:: EXCERPT TO READ
Ohio’s Republican Gov. John Kasich, another candidate for the GOP nomination, also worked as a managing director at Lehman in the eight years leading up its 2008 demise.

Mr. Bush’s Wall Street work could play well with many traditional Republican voters. It also could be a lightning rod for criticism.

Mitt Romney, the GOP presidential nominee in 2012, was pilloried by some of his Republican primary competitors, as well as President Barack Obama’s campaigners, for his longtime work as a private-equity executive.

“If 2012 taught us anything, it is that you have to be well-prepared to tell your story about your business experience in a proactive way before your opponents frame it negatively around your neck as an albatross with voters,” said Kevin Madden, a top aide to Mr. Romney during his 2008 election bid.

Mr. Bush has previously taken a softer line toward the financial sector than his campaign rivals, particularly Sens. Rand Paul and Ted Cruz, who are also seeking the Republican nomination.

Earlier this year, a political-action committee that has endorsed Mr. Paul launched an ad campaign dubbed “Bailout Bush.” The group criticized Mr. Bush for, among other things, his stints at Lehman and Barclays, as well as his past endorsement of government support for banks during the crisis.

At a November 2013 event for a Wall Street trade group, Mr. Bush said banks have been unfairly maligned. Privately, he has voiced issues with the landmark Dodd-Frank bill to overhaul financial regulations after the crisis.

“If you listen to most of the media, the banks and the financial industries in general are bad, and they should be shrunk or taken apart,” Mr. Bush said at the 2013 gathering, adding that a “strong banking sector is essential to provide the capital that fuels economic growth.”

He also said that banks, “while having made some terrible and costly decisions in the past, are now doing business in a much more responsible way.”

Mr. Bush’s contracts with Lehman and Barclays stipulated the firms wouldn’t ask him to lobby Washington, people familiar with the matter said. As Barclays and other banks scrambled to influence the wave of new rules in the wake of the financial crisis, former colleagues said, Mr. Bush stayed out of it.

Around the time of his 2008 Mexico City trip, Mr. Bush was on the board of a Lehman fund pursuing investments in toll roads and other public works. His successor, Florida Gov. Charlie Crist, in the months after Mr. Bush left office, had signed a bill allowing the state to lease some toll roads, including a stretch of interstate 75, known as Alligator Alley.

Mr. Bush studied documents and advised Lehman executives on the deal, as well as the state’s political pitfalls, according to people familiar with the discussions. Mr. Bush brought lots of energy and “creative problem-solving skills” to Lehman, said Emil Henry, a former executive with the firm who has been active in GOP politics.
::::
:: EXCERPTED DATA
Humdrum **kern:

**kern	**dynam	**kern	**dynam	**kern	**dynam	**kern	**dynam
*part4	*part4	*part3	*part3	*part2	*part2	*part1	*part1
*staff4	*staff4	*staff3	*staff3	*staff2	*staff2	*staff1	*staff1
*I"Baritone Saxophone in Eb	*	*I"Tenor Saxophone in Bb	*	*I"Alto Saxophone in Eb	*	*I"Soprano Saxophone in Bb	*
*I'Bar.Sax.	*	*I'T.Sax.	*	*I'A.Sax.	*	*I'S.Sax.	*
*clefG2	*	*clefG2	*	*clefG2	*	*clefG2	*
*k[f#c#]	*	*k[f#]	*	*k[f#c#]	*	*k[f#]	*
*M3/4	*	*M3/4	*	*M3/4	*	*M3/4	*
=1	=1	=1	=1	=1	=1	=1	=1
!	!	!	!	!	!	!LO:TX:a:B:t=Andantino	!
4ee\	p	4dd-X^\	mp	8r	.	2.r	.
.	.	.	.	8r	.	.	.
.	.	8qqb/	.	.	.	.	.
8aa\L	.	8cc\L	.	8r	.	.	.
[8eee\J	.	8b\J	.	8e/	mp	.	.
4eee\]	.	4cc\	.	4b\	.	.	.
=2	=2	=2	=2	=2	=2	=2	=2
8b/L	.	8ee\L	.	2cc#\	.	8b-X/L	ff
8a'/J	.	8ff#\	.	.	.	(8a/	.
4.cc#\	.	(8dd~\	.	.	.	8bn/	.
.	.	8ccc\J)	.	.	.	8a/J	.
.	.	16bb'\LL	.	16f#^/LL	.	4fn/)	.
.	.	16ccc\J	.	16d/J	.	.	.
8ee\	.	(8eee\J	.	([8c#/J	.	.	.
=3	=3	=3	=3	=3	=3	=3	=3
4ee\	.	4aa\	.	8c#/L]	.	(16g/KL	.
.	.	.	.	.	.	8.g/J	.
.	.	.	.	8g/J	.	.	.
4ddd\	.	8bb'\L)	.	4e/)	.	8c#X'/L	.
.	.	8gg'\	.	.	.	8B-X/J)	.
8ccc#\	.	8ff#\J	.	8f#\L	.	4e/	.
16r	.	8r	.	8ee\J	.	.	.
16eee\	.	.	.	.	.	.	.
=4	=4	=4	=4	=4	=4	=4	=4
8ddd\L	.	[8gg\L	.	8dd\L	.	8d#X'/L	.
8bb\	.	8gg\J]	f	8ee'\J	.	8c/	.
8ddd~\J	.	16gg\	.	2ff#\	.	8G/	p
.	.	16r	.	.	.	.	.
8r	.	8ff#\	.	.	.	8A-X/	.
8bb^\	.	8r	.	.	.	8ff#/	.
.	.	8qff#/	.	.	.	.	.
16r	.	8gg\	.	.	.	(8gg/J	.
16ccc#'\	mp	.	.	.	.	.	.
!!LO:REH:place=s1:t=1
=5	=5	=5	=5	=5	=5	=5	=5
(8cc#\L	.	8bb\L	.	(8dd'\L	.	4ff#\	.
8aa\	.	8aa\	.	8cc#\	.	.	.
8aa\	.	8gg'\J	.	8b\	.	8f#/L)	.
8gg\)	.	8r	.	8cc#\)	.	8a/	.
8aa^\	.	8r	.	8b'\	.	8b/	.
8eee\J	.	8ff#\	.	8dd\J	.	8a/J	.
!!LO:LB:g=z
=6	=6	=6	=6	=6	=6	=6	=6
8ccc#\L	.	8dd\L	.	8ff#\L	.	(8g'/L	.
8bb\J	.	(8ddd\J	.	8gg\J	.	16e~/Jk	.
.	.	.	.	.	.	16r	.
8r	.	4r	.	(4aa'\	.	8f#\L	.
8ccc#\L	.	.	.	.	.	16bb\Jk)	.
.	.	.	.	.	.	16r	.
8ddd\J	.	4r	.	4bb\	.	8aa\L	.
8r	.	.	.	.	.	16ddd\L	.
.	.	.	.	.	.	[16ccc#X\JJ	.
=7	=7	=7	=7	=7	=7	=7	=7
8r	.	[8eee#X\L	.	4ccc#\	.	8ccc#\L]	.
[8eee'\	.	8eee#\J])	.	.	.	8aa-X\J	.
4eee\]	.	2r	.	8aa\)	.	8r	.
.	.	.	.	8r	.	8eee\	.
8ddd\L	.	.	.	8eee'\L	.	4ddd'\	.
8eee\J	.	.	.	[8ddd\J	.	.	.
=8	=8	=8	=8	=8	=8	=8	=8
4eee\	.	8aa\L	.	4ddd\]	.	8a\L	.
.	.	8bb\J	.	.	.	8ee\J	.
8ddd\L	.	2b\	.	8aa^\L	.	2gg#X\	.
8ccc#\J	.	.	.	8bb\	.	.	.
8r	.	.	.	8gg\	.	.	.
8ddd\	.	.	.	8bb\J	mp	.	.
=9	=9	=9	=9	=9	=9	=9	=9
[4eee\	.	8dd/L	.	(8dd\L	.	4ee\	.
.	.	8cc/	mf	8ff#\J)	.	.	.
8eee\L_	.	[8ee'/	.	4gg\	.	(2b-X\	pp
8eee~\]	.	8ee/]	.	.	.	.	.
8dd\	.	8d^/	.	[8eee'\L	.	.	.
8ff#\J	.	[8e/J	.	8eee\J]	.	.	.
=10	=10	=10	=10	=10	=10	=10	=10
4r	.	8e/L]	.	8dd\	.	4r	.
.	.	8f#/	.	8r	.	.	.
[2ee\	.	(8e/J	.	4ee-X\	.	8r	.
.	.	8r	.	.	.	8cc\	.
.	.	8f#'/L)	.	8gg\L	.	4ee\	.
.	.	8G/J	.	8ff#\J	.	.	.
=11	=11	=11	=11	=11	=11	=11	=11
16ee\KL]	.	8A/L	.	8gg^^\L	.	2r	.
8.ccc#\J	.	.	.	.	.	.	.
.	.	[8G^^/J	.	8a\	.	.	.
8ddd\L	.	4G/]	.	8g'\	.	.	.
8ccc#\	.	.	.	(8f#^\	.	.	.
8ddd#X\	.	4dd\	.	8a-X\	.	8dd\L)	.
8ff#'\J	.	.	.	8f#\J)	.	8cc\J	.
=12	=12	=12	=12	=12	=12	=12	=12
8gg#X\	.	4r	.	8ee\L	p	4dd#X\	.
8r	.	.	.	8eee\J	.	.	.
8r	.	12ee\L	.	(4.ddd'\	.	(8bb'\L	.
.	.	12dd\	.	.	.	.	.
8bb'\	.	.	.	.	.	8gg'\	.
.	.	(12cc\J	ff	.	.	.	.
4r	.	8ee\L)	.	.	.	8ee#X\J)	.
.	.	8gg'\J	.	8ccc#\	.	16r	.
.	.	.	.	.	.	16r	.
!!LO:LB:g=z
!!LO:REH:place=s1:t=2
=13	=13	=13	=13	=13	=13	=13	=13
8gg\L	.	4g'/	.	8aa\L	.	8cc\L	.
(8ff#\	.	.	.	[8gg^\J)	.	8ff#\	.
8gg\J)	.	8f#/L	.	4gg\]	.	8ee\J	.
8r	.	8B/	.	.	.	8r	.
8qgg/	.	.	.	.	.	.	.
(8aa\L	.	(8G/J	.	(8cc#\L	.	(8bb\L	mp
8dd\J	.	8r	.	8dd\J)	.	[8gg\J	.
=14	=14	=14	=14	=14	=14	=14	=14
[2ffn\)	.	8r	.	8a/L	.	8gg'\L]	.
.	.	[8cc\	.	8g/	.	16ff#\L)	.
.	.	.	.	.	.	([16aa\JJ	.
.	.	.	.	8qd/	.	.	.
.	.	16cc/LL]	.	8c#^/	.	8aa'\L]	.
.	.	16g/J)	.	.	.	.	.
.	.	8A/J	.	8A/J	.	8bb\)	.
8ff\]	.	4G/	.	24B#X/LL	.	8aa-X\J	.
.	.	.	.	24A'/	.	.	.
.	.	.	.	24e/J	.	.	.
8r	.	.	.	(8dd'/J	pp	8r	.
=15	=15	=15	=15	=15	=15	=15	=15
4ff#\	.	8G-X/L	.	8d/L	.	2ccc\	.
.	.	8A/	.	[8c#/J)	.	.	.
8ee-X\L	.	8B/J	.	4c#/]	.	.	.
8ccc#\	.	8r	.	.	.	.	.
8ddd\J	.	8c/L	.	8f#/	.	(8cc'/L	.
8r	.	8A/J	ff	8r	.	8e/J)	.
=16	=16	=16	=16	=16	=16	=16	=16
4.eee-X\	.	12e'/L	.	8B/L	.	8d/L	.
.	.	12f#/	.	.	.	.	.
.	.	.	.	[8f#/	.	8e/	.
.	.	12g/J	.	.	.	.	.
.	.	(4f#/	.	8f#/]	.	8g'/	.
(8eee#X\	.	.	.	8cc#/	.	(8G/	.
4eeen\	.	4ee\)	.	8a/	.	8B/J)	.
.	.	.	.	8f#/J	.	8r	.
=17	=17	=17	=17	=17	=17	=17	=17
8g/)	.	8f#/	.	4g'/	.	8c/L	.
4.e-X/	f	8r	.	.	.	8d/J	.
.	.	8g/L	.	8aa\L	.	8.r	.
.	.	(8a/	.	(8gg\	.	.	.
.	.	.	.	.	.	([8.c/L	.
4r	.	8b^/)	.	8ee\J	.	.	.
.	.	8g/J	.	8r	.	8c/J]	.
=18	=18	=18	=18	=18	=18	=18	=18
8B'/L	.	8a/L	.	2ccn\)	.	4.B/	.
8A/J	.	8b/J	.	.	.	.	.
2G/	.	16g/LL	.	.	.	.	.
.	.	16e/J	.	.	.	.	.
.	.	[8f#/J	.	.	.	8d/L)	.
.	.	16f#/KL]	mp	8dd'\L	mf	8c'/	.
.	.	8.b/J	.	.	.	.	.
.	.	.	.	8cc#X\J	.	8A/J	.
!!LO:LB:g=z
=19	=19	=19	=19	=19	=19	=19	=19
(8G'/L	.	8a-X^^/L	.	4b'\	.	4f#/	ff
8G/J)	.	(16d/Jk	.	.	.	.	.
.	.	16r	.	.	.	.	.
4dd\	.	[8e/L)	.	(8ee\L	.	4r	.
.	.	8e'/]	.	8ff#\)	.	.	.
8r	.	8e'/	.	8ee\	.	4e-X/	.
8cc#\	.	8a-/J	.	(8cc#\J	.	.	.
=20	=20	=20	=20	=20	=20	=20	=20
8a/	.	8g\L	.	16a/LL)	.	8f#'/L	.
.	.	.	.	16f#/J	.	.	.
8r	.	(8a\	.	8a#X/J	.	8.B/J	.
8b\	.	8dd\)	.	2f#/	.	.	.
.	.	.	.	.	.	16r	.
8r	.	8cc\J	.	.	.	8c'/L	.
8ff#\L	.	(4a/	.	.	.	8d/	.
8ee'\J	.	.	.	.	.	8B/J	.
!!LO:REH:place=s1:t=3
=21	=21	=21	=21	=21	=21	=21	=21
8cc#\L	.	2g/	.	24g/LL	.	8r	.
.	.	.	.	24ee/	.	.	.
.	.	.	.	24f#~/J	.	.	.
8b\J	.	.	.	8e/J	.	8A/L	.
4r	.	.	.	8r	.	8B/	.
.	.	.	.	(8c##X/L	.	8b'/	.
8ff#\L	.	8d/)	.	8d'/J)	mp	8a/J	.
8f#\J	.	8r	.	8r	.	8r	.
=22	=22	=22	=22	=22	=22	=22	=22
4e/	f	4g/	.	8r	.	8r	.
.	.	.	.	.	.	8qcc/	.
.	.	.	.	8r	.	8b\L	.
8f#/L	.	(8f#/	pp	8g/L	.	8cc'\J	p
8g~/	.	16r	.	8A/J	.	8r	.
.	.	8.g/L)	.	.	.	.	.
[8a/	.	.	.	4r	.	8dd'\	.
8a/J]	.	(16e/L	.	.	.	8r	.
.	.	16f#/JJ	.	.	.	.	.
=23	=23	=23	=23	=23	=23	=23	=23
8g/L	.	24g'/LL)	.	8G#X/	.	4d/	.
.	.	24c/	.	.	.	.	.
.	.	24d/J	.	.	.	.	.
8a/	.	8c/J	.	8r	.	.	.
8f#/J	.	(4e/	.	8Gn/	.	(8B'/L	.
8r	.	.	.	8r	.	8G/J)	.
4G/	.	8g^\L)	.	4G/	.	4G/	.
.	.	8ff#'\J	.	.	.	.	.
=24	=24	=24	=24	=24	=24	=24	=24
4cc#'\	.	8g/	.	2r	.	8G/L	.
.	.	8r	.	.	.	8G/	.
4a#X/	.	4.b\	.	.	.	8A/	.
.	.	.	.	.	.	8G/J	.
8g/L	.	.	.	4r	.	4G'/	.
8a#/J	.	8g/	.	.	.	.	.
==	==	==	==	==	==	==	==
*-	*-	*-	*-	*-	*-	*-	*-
::::
# TASKS TO PERFORM
1. According to the article about Mr. Bush's Wall Street work, what did his contracts with Lehman and Barclays stipulate?
2. Render this sentence from the article about Mr. Bush's Wall Street work in Spanish: "Mr. Bush's Wall Street work could play well with many traditional Republican voters."
3. Carry on the article about Mr. Bush's Wall Street work, picking up after its final sentence.
These entries come from a separate source.

# OUTPUTS FOR THE TASKS
1. They stipulated that the firms wouldn't ask him to lobby Washington.

2. El trabajo del Sr. Bush en Wall Street podría ser bien recibido por muchos votantes republicanos tradicionales.

3.
By August 2008, Lehman had joined a consortium that was among six bidders on the project. The firm collapsed the following month and Barclays, a U.K.-based lender, bought its U.S. operations following a bankruptcy filing.
Lehman’s fall

Mr. Bush said he wasn’t consulted about Lehman’s difficulties as it veered toward bankruptcy, according to congressional testimony and people familiar with the matter. During a 2012 U.S. House committee hearing, he said no one asked him to intervene on behalf of the firm. Mr. Bush said Mr. Fuld, Lehman’s chief executive, “didn’t ask me to do anything, and I didn’t do anything.”

Mr. Fuld had weighed asking Mr. Bush to call his brother, the president, and raised the idea to some of his executives, people familiar with the matter said. They urged their boss against it, arguing it would put the Bush brothers in an awkward position, the people said, and they doubted it would help.

After Lehman’s collapse, Mr. Bush followed Mr. Lessing to Barclays as a senior adviser, a post he kept until stepping down in December 2014 to weigh a presidential run. The request to keep Mr. Bush after the takeover was blessed by Robert Diamond, then Barclays’s chief executive and a Massachusetts native who had been a fundraiser for John McCain’s 2008 campaign, people familiar with the matter said.

Executives at insurer MetLife Inc. came to view Mr. Bush as part of Barclays’ “coverage team,” the bankers who would regularly call on the insurance company’s leaders, according to people familiar with the matter.

While at Barclays, Mr. Bush also became a trusted adviser to Cigna Inc. Chief Executive David Cordani, people familiar with the matter said.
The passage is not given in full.